### SUPPLIED DATA
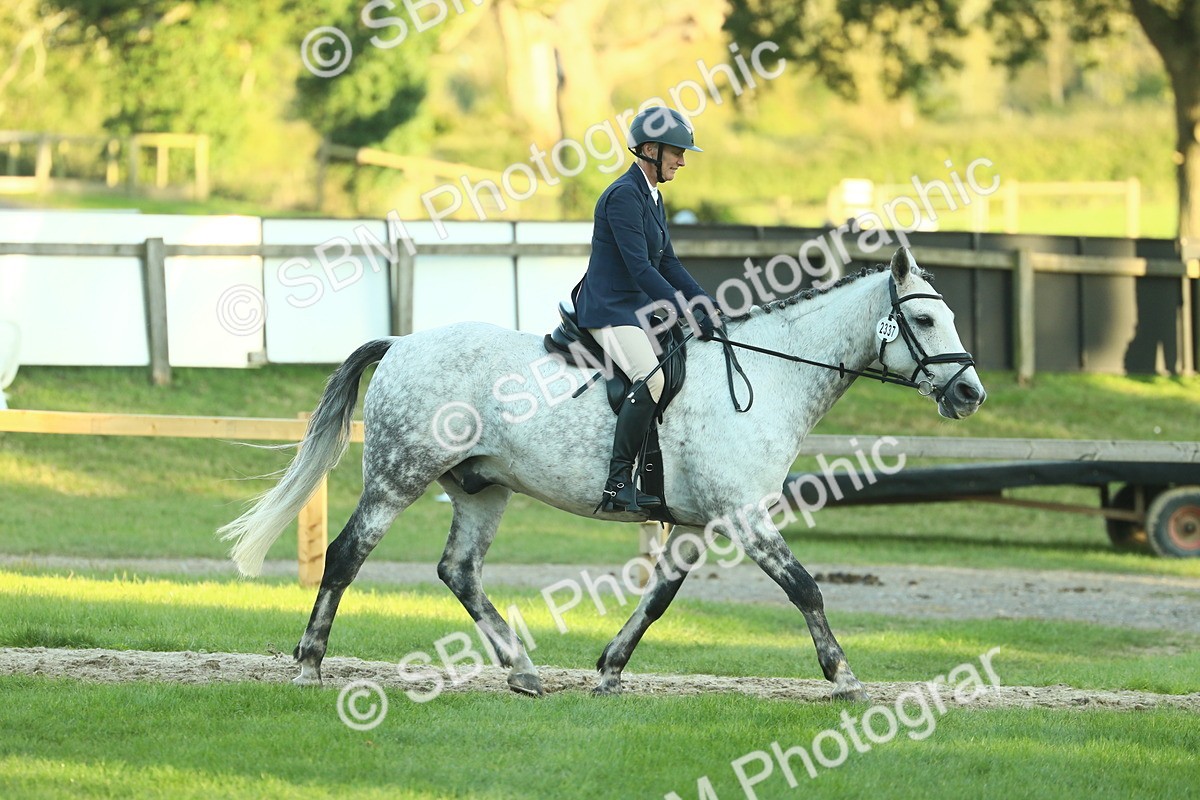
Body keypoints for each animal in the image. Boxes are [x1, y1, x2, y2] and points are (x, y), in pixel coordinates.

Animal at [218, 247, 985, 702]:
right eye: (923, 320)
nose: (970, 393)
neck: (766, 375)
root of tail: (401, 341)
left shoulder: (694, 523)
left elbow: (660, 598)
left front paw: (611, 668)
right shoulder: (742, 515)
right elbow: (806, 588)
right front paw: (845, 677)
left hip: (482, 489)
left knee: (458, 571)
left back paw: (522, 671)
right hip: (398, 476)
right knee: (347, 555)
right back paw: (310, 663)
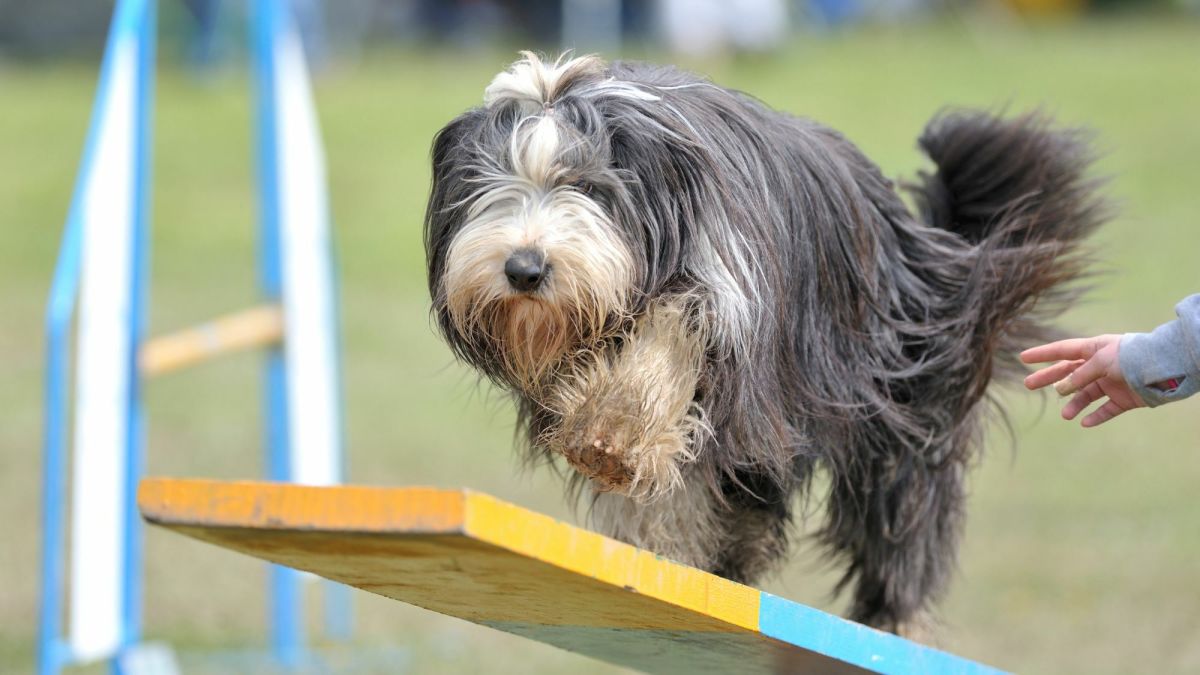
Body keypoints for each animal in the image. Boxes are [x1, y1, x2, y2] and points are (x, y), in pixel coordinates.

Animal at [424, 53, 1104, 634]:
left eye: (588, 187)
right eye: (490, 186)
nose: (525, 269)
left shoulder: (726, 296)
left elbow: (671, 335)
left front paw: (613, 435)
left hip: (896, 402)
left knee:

* * *

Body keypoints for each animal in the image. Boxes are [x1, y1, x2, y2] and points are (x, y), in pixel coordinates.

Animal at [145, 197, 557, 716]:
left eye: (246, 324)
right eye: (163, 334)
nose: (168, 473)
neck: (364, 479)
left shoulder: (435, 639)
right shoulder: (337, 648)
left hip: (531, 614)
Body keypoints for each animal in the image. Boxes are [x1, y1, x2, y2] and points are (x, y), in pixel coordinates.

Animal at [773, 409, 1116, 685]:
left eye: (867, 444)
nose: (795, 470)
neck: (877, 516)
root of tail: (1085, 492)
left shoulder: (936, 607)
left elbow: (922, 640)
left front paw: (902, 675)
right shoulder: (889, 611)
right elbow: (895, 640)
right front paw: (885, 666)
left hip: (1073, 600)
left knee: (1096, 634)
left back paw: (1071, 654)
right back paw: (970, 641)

### REQUIRED WORK
Transcribe the lines above between the line holding "left eye: (246, 324)" and the line holding "right back paw: (970, 641)", inclusive, exactly as they stand and with nothing added.

### RESPONSE TO THIS EXERCISE
left eye: (246, 324)
right eye: (163, 334)
nose: (168, 473)
neck: (364, 479)
left shoulder: (435, 639)
right shoulder: (337, 648)
left hip: (531, 614)
Body keypoints for each animal in the image. Boxes are [x1, y1, x2, y2] and points are (x, y), in pixel coordinates.

Animal at [773, 409, 1116, 685]:
left eye: (867, 444)
nose: (795, 470)
neck: (877, 516)
root of tail: (1085, 492)
left shoulder: (936, 607)
left elbow: (922, 640)
left front paw: (902, 675)
right shoulder: (889, 611)
right elbow: (895, 640)
right front paw: (885, 666)
left hip: (1073, 600)
left knee: (1096, 634)
left back paw: (1071, 654)
right back paw: (970, 641)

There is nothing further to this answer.